In maart 2017 mocht minister Gatz met de nodige bombarie de tax shelter voor de podiumkunsten presenteren, als nieuw instrument voor de aanvullende financiering van podiumproducties met privaat kapitaal. Met succes: één jaar later was er al 38,8 miljoen opgehaald voor 172 (commerciële en gesubsidieerde) podiumproducties. Vandaag blijkt die kapitaalstroom echter – minstens tijdelijk – alweer te stokken, zo geven betrokken bemiddelaars aan.

De tax shelter is geen nieuw idee: hij geldt al langer voor filmproducties. De afgelopen jaren werden daar bij private investeerders zoveel miljoenen mee opgehaald (volgens De Tijd zelfs een slordig miljard sinds 2013) dat de tax shelter in 2017 uitgebreid werd naar de podiumkunsten.

Die verruiming was een beslissing van de federale regering, maar kwam er wel op voorstel van Sven Gatz en zijn Franstalige collega voor cultuur Alda Greoli. ‘We halen het geld waar het te rapen valt’, aldus Gatz. In april maakte hij ook al gewag van een mogelijke tax shelter voor de gamingsector.

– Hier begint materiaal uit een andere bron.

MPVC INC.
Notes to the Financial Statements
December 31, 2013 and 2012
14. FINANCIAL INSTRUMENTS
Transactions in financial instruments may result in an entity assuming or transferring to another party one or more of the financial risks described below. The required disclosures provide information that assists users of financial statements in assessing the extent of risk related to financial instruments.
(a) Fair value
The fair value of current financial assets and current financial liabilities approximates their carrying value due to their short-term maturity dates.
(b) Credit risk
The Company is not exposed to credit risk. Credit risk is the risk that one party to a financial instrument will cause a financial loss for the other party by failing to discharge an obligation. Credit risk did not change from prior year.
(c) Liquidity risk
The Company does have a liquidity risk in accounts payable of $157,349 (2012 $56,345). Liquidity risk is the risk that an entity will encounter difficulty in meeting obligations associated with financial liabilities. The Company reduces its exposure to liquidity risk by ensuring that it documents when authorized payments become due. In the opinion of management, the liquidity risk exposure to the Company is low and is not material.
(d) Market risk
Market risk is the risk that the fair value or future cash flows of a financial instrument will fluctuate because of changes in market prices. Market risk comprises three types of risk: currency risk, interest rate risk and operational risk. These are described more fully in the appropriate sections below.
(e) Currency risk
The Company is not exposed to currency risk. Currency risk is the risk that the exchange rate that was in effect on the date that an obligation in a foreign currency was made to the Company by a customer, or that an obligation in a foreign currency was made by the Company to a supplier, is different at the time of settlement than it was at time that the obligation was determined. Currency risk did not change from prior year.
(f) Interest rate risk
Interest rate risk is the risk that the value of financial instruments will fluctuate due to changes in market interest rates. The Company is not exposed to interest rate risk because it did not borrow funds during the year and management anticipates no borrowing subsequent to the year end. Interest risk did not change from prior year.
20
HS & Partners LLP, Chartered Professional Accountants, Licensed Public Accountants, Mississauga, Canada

De tax shelter biedt private investeerders een rendement van ongeveer 10%.

Van alle vormen van aanvullende financiering die het huidige beleid stimuleert, lijkt de tax shelter wel het paradepaardje: hij biedt private investeerders een heel aantrekkelijk belastingsvoordeel en een rendement van ongeveer 10%, terwijl de kunstensector er aanzienlijke extra middelen mee kan binnenhalen.

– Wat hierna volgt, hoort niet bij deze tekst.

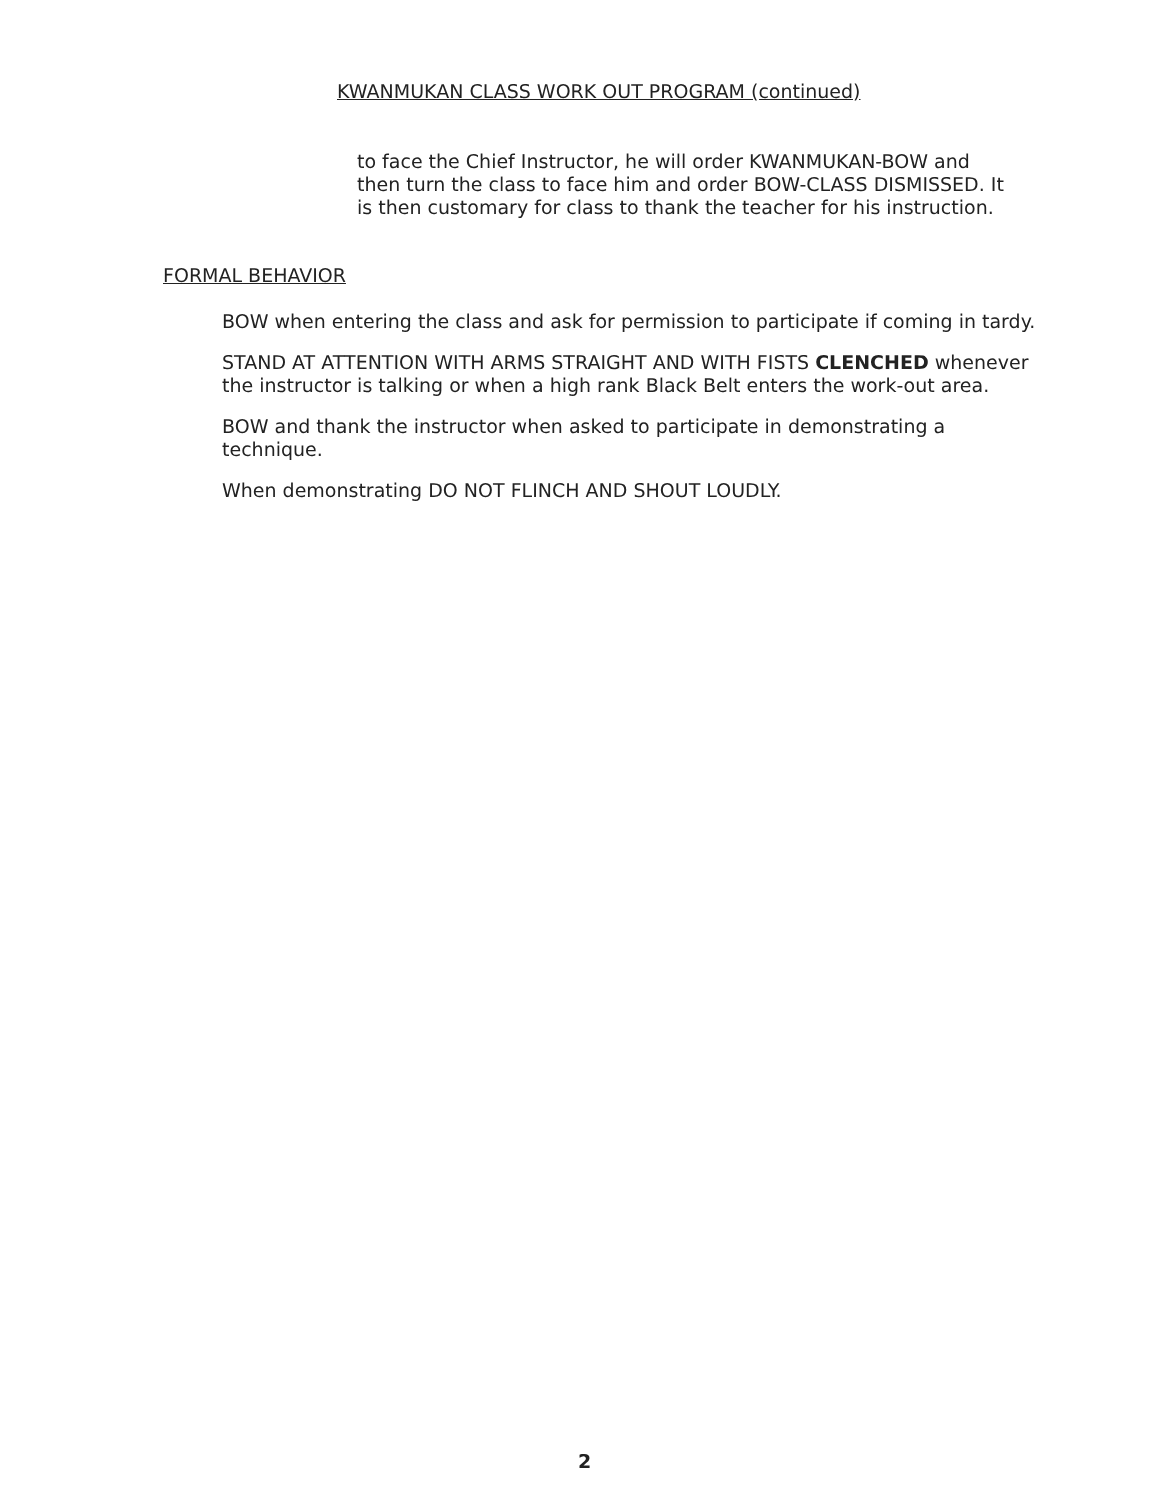KWANMUKAN CLASS WORK OUT PROGRAM (continued)
to face the Chief Instructor, he will order KWANMUKAN-BOW and then turn the class to face him and order BOW-CLASS DISMISSED. It is then customary for class to thank the teacher for his instruction.
FORMAL BEHAVIOR
BOW when entering the class and ask for permission to participate if coming in tardy.
STAND AT ATTENTION WITH ARMS STRAIGHT AND WITH FISTS CLENCHED whenever the instructor is talking or when a high rank Black Belt enters the work-out area.
BOW and thank the instructor when asked to participate in demonstrating a technique.
When demonstrating DO NOT FLINCH AND SHOUT LOUDLY.
2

Simpel gezegd werkt het systeem zoals giften storten aan goede doelen: je doet een financiële bijdrage en krijgt er fiscale vrijstelling voor in de plaats (in dit geval wel 356%, waardoor je meer terugkrijgt dan je uitgaf) – en zo zou iedereen aan zijn trekken komen.

Appeltje voor de dorst

Cijfers over de al opgehaalde gelden (tot maart 2018) ogen in elk geval niet min: van de bijna 39 miljoen aan aangevraagde investeringen na één jaar, ging 11 miljoen naar 19 gesubsidieerde podiumkunstenspelers, waarvan 2/3 naar drie Vlaamse Kunstinstellingen (Opera Ballet, Brussels Philharmonic en Antwerp Symphony Orchestra). Dat bedrag is ruim 10% van wat podiumkunsten en muziek jaarlijks aan werkingssubsidies ontvangen van de Vlaamse Gemeenschap (ongeveer 100 miljoen, inclusief kunstinstellingen).

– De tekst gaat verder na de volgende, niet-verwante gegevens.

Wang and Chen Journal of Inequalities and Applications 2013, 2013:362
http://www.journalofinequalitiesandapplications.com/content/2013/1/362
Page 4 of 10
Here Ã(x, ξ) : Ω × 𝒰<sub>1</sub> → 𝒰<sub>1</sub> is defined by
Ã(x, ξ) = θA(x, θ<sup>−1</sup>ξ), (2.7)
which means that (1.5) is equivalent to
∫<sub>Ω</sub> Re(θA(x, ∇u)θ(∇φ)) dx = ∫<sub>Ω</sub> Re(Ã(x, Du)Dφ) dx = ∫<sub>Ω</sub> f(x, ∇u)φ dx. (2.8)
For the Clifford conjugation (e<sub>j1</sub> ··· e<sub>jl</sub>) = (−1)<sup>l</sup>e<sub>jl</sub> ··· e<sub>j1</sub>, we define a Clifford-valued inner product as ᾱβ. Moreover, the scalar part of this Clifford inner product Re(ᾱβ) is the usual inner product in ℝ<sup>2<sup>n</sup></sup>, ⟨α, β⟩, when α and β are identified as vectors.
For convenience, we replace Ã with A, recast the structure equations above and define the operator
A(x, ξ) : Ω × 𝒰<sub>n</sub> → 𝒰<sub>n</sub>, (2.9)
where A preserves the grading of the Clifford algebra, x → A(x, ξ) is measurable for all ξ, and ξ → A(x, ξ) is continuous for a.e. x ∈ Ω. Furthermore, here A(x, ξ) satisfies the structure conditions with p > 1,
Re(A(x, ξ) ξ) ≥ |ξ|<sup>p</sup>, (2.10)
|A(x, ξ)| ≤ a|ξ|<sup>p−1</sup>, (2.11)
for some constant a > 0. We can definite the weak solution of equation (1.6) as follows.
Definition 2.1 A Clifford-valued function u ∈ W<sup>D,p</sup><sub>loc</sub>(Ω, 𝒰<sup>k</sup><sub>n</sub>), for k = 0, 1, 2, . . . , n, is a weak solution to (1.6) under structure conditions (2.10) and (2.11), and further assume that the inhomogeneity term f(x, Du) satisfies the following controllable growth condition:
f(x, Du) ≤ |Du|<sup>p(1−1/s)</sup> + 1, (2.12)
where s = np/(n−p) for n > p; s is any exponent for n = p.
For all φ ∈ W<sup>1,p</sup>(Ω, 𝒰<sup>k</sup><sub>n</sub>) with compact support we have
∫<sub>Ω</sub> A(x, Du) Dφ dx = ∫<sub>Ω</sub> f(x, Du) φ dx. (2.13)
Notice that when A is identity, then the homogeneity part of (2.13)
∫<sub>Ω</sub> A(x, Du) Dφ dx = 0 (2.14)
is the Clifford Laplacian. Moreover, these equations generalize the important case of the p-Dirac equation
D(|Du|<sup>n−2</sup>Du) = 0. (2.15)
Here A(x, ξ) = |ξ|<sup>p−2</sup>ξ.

Volgens dezelfde cijfers van de minister haalden organisaties als Rosas of A Two Dogs Company via de tax shelter privaat kapitaal op dat 40% tot 45% van hun Vlaamse subsidies bedraagt. Voor Voetvolk van Lisbeth Gruwez en Eastman van Sidi Larbi Cherkaoui is dat zelfs 75% à 80%. Brussels Philharmonic heeft voor maar liefst 31 producties in totaal 1,7 miljoen gescoord, Kunsthuis Opera Ballet zelfs 4,6 miljoen.

De afnemende interesse voor de tax shelter heeft alles te maken met de nieuwe vennootschapsbelasting.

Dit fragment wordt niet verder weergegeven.